> That the three methods disagree “is not telling us about fundamental physics,” Freedman said. “That’s telling us there’s some systematic [error] in one or more of the distance methods.”
What she means is that the bar for proving that this is an error in physics is much higher than that of proving that it's a measurement error. Like, if you're measuring acceleration due to gravity, and your sensor/calculation gives you 5m/s^2 rather than the real ~9.81m/s^2 that everything else measures, you can't immediately resort to arguing that physics is wrong, you have to rule out that your sensor/calculation is wrong first.
To argue that the physics is wrong, you are likely to be arguing that very well tested theories like general relativity, special relativity or electromagnetism are off in some way. That's a much higher bar than just the measurements of either the ladder or CMB being wrong in some way.
to add to this, it's equivalent to the difference between trying to justify that one experiment (or one class of experiments) is wrong vs several dozens of classes of thousands of experiments are all subtly wrong so that this one experiment can be right.
And in this case, your sensor isn't giving a wildly wrong answer like 5 m/s^2, but rather something close to the correct answer, like 9.15 m/s^2.
It's easy to think up ways that your sensor could be 5-10% off. It's very difficult to come up with an entirely new theory of gravity that explains everything we observe about the world, but also makes gravity a few percent weaker in this one case.
She's saying that a different model -- one of the three disagreeing methods for distance ladder measurements -- must be wrong, because they disagree with each other.
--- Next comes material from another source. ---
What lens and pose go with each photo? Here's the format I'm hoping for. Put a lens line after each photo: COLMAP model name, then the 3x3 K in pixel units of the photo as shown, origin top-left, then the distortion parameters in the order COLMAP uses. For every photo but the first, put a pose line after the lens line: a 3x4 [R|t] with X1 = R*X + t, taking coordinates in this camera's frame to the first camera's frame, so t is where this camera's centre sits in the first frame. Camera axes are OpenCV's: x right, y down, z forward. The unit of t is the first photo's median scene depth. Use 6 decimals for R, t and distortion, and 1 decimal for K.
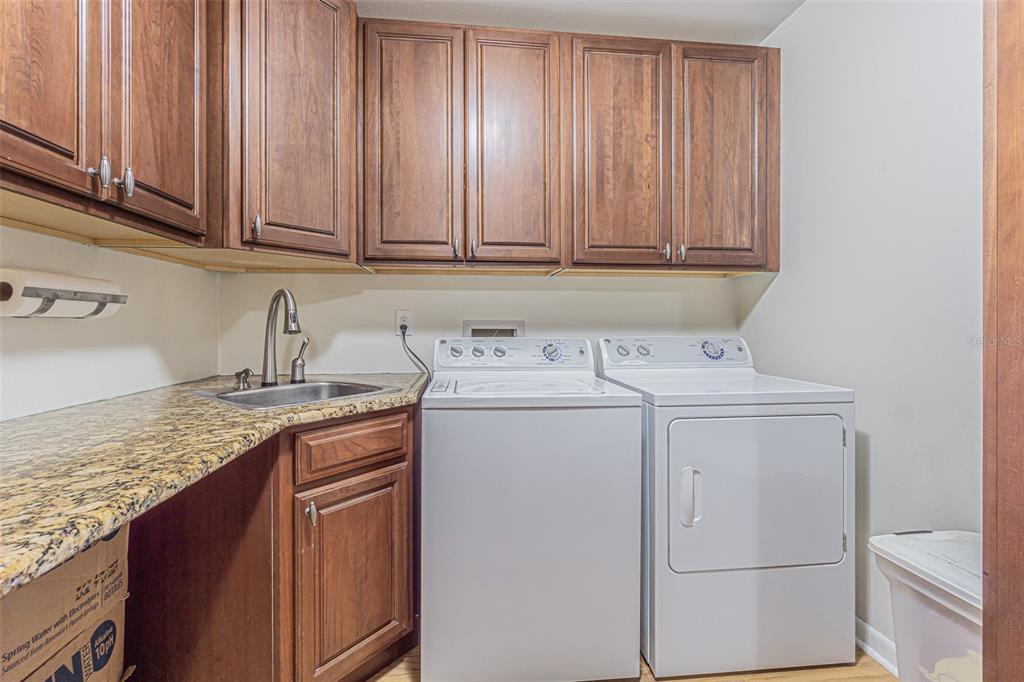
lens RADIAL K [[444.5, 0, 506.5], [0, 444.5, 327.8], [0, 0, 1]] dist [-0.009939, -0.000057]
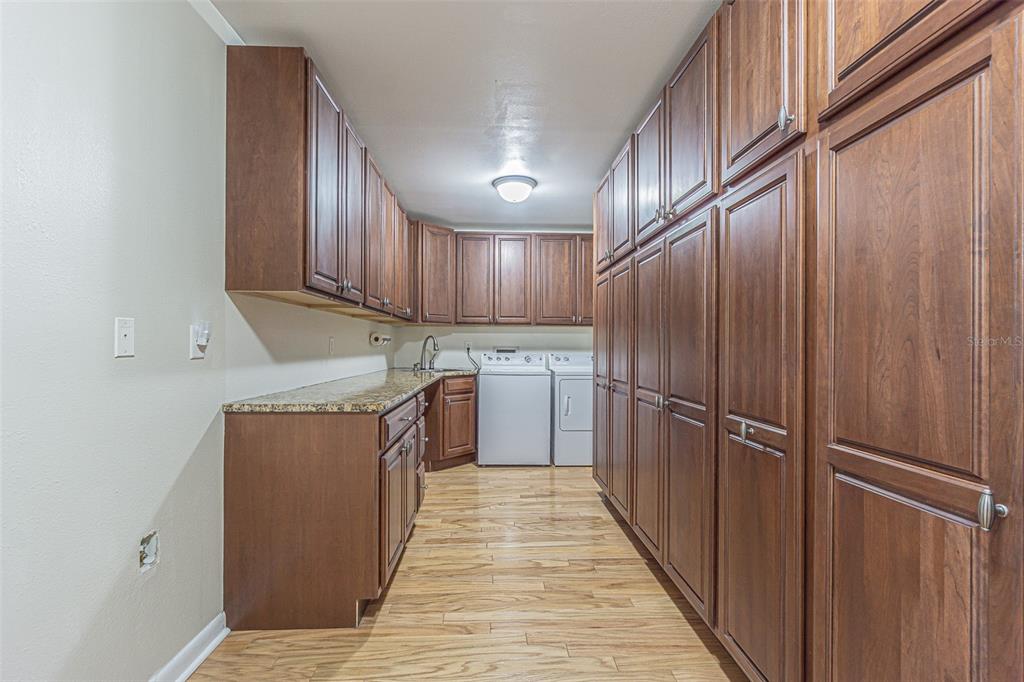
lens RADIAL K [[444.3, 0, 510.8], [0, 444.3, 346.6], [0, 0, 1]] dist [-0.000573, -0.000013]
pose [[0.997750, 0.004732, -0.066882, 0.181230], [-0.005242, 0.999958, -0.007451, 0.004152], [0.066844, 0.007785, 0.997733, -1.590801]]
But if one or more of those models are wrong, then there's not much evidence that the LambdaCDM model is wrong.
Conversely, the hypothesis that LambdaCDM is wrong does nothing to explain why the distance ladder methods disagree.
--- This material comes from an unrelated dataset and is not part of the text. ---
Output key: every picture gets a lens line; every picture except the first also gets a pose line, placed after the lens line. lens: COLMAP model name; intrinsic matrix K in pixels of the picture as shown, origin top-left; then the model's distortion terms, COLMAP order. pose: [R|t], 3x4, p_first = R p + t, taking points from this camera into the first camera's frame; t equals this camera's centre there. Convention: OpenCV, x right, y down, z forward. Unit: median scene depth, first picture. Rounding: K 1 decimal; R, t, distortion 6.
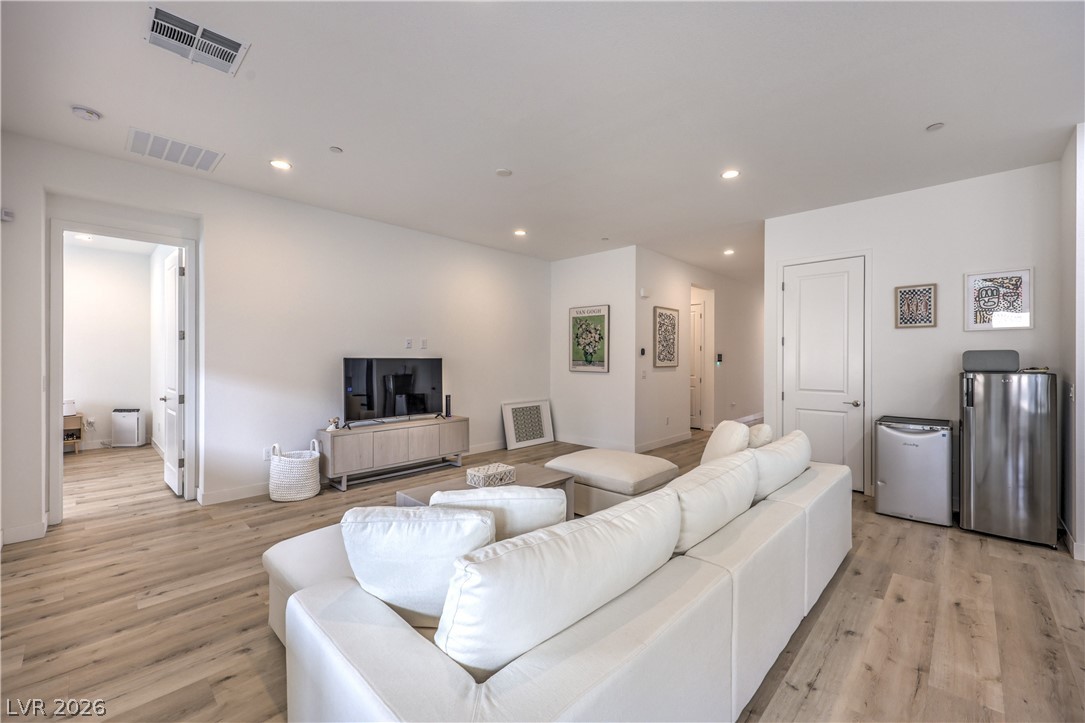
lens RADIAL K [[444.6, 0, 545.6], [0, 444.6, 365.3], [0, 0, 1]] dist [0.000952, -0.000445]
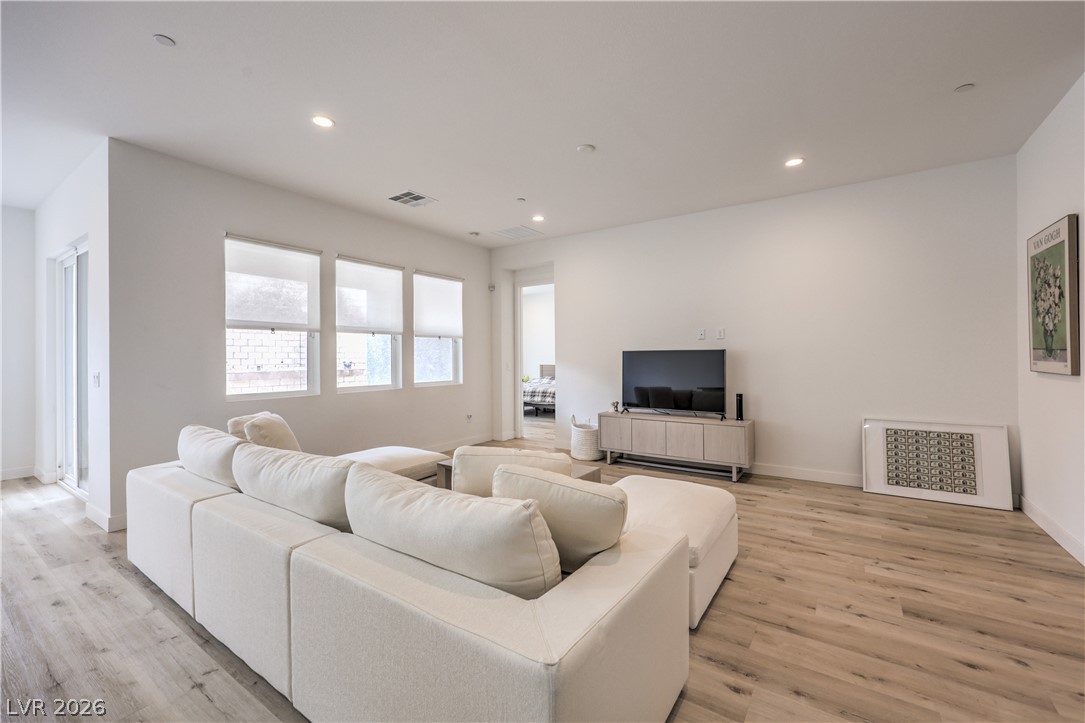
lens RADIAL K [[444.6, 0, 547.2], [0, 444.6, 357.2], [0, 0, 1]] dist [0.000952, -0.000445]
pose [[0.166840, -0.002194, -0.985982, 0.586712], [-0.004673, 0.999985, -0.003016, 0.002688], [0.985973, 0.005111, 0.166827, 0.553373]]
She clearly isn't saying that any model is infallible, she's just saying that clear flaws with one set of models throw into question some specific accusations that a different model is wrong.
You actually need to pay attention to the details; the physicists certainly are. Glib contrarianism isn't very useful here.
That researcher has a personal conviction that the model isn't wrong. That is spurring them to spend the years and decades necessary to assemble the experimental evidence to test the model. Either it'll turn out to be wrong or right in the end, but the conviction is what gives that individual researcher the impetus to keep scratching at the problem for a good chunk of their life.
You shouldn't really roll your eyes at that. They're ultimately doing all the work which will prove it right or wrong. They might wind up not liking the answer they get, but the conviction is necessary to get them there because human emotions are weird.
She's following a hunch, it's what scientists do. In this case the hunch is that the model is not wrong. That's a far cry from saying it's impossible to be wrong.
> That the three methods disagree “is not telling us about fundamental physics,” Freedman said. “That’s telling us there’s some systematic [error] in one or more of the distance methods.”
Freedman is saying that the model is not wrong.